(Dataset entries)
★ ★ ★ ★
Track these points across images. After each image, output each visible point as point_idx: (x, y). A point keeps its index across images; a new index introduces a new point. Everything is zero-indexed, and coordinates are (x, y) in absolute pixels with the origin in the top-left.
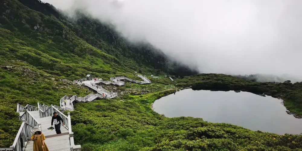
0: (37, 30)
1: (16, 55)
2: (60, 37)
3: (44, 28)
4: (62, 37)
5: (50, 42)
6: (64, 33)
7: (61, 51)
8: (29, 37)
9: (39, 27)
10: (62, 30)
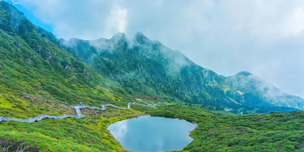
0: (67, 69)
1: (44, 88)
2: (81, 74)
3: (72, 67)
4: (83, 73)
5: (74, 77)
6: (85, 71)
7: (79, 84)
8: (60, 74)
9: (68, 67)
10: (84, 69)
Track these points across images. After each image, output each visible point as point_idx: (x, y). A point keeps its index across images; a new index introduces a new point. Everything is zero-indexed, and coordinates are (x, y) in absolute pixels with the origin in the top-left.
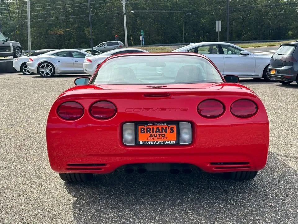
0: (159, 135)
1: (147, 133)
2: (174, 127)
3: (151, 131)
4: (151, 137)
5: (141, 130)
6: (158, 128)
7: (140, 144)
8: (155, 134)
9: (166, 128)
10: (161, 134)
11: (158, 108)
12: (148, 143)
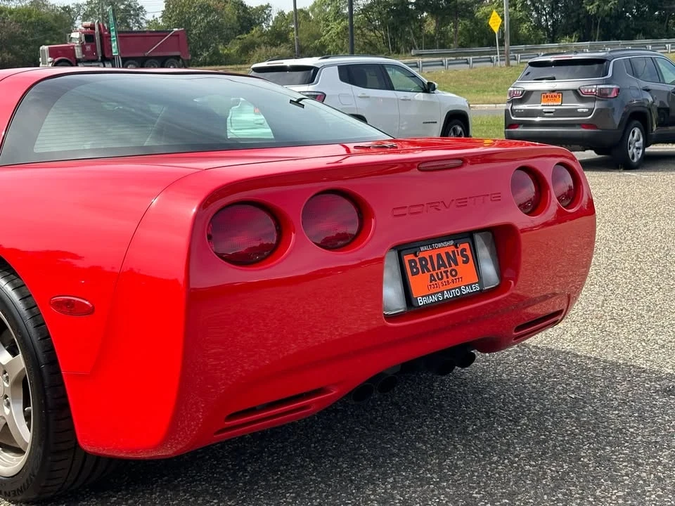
★ ★ ★ ★
• [EXERCISE REQUIREMENTS] Copy out the listing above, changing "absolute pixels" to "image pixels" wherever it occurs and keeping everything else the same. Leave out the picture lines.

• [SOLUTION TO THE PROBLEM]
Track these points across images. After each image, output each visible point as point_idx: (x, y). A point keeps its index across images; a new index introduces a new point. Everything is zero-indexed, and coordinates are (x, y) in image pixels with the origin in the top-left.
0: (37, 30)
1: (16, 55)
2: (60, 37)
3: (44, 28)
4: (62, 37)
5: (50, 42)
6: (64, 33)
7: (61, 51)
8: (29, 37)
9: (39, 27)
10: (62, 30)
0: (67, 69)
1: (44, 88)
2: (81, 74)
3: (72, 67)
4: (83, 73)
5: (74, 77)
6: (85, 71)
7: (79, 84)
8: (60, 74)
9: (68, 67)
10: (84, 69)
Track these points across images. After each image, output each visible point as point_idx: (x, y). A point keeps its index across images; a new index introduces a new point. Everything is zero-indexed, and coordinates are (x, y) in image pixels with the origin in the top-left.
0: (159, 135)
1: (147, 133)
2: (174, 127)
3: (151, 131)
4: (151, 137)
5: (141, 130)
6: (158, 128)
7: (140, 144)
8: (155, 134)
9: (166, 128)
10: (161, 134)
11: (158, 108)
12: (148, 143)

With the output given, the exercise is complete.